Package cox.jmatt.java.MathTools.graphing.xml

This package provides a way to generate or store graphs in a simplified XML format.

See:
          Description

Class Summary
AxisXML This class is the XML package's Axis implementation.
GraphableXML This class generates very simple XML markup.
GraphEngineXML This GraphEngine creates graphing classes that render XML output.
GraphKeysXML This class is NOT used as a rendering context! The graphing.xml.* classes don't need one.
GraphPaperXML This is the bring-together class of the graphing.xml.* package.
PolygonXML PolygonXML contains a <Polygon> tag with the usual attributes along with one mandatory child tag.
RenderableXML This is the base class for all XML graphing components.
 

Package cox.jmatt.java.MathTools.graphing.xml Description

This package provides a way to generate or store graphs in a simplified XML format. All Object arguments are assumed to be Strings and this is enforced. All add() methods with a String key parameter use this as an 'id=' attribute on the resulting XML tag generated. These tags may also have a 'type=' and 'name=' attribute but these are completely optional. The type is set via the Renderable setType() method, which is implemented to translate to the 'type=' attribute in all cases. The 'name=' attribute is set when the Renderable is created from the GraphEngineXML. The 'pKey' Object argument, if not null or blank, becomes the 'name=' attribute. This should, of course, be a String; if not, it will be converted during rendering. The 'id=' attribute, required for everything but GraphPaper, takes its value from the 'pKey' String argument used to add components to the GraphPaper and it may be neither blank nor null.

Useful Strings

External programs used to generate image (or print!) graphs can benefit from the XML package. This assumes, of course, that they can consume plain text (Strings) and generate output from that. Since this implementation deals exclusively with String data, and since it is XML markup, it can be transformed via XSLT into whatever format the external program needs.

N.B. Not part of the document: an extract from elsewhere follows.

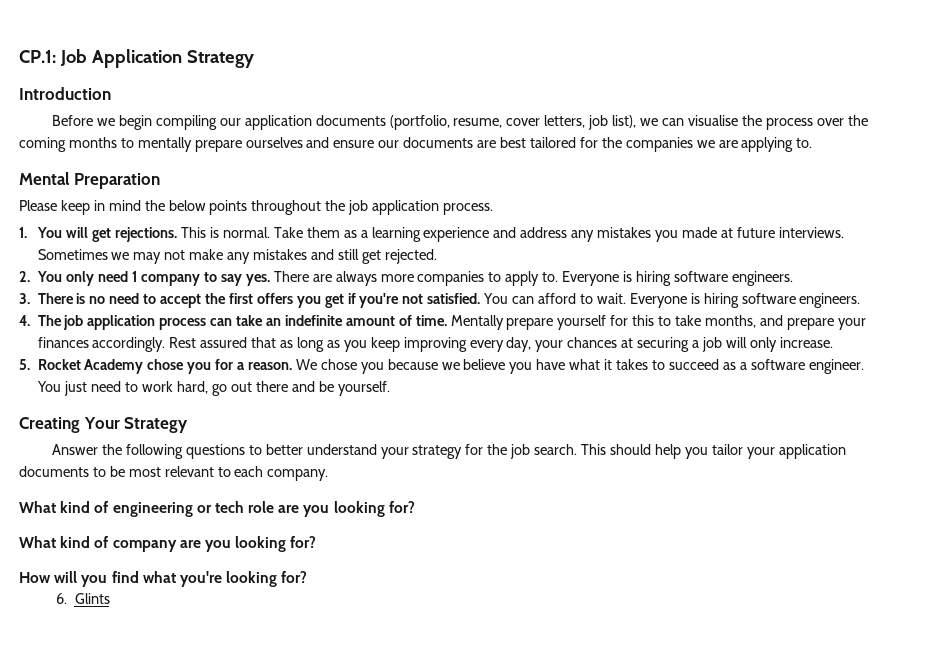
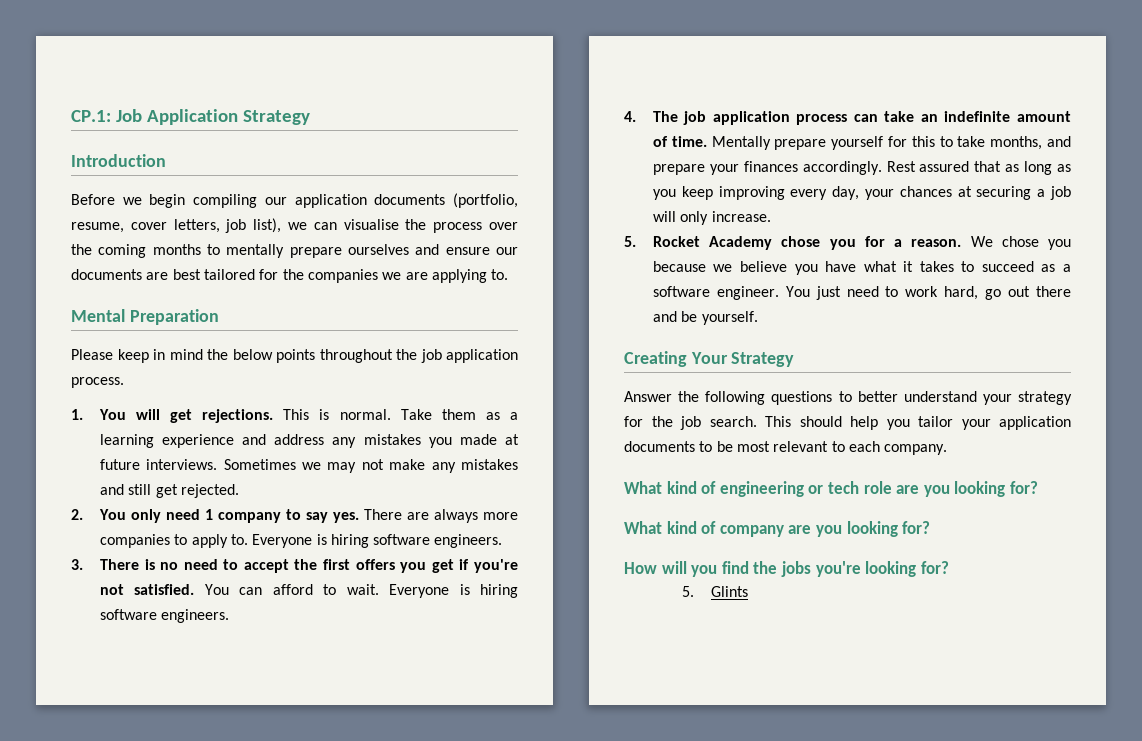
[142,571,176,583] what -> [753,561,811,577] the jobs
[55,593,67,604] 6. -> [681,586,694,597] 5.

If XSLT is not sufficient, the XML generated can be parsed into a DOM tree and manipulated directly. There is no DTD or Schema, but the markup is simple and straightforward. In fact, the MathTools scripting framework can parse and manipulate the DOM tree easily: the MTXPro parseDOM() method and associated machinery provide exactly that capability.

Even if XML is not the ultimate solution, the markup generated can be used to persist or store graph data. All required graphing.* interfaces and methods are defined and all of them store any data added in a consistent, logical, and XML-proper way.